GIVEN ENTRIES section start

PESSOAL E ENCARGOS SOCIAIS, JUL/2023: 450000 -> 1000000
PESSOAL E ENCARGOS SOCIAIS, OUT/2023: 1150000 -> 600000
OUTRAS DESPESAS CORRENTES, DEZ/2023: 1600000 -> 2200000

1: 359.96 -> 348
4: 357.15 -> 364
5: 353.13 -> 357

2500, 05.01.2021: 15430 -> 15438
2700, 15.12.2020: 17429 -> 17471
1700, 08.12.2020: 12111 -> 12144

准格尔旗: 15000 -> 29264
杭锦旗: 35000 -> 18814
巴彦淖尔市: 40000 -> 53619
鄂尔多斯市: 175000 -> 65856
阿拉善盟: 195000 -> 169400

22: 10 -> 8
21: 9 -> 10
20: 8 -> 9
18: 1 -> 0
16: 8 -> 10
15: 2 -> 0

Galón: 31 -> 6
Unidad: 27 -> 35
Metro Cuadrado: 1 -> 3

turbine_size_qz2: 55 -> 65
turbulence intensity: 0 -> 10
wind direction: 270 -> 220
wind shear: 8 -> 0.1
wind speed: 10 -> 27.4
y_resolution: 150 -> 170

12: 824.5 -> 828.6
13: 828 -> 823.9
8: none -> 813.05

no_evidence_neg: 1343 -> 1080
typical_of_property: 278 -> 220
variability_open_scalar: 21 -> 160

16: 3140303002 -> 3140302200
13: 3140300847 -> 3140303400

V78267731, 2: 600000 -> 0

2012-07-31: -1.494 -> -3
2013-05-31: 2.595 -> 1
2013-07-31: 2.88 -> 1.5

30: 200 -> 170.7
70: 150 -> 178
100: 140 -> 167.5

GIVEN ENTRIES section end

An exact, complete copy of the lines above from the one with "turbulence intensity: 0 -> 10" through the one with "16: 3140303002 -> 3140302200" is the whole answer.

turbulence intensity: 0 -> 10
wind direction: 270 -> 220
wind shear: 8 -> 0.1
wind speed: 10 -> 27.4
y_resolution: 150 -> 170

12: 824.5 -> 828.6
13: 828 -> 823.9
8: none -> 813.05

no_evidence_neg: 1343 -> 1080
typical_of_property: 278 -> 220
variability_open_scalar: 21 -> 160

16: 3140303002 -> 3140302200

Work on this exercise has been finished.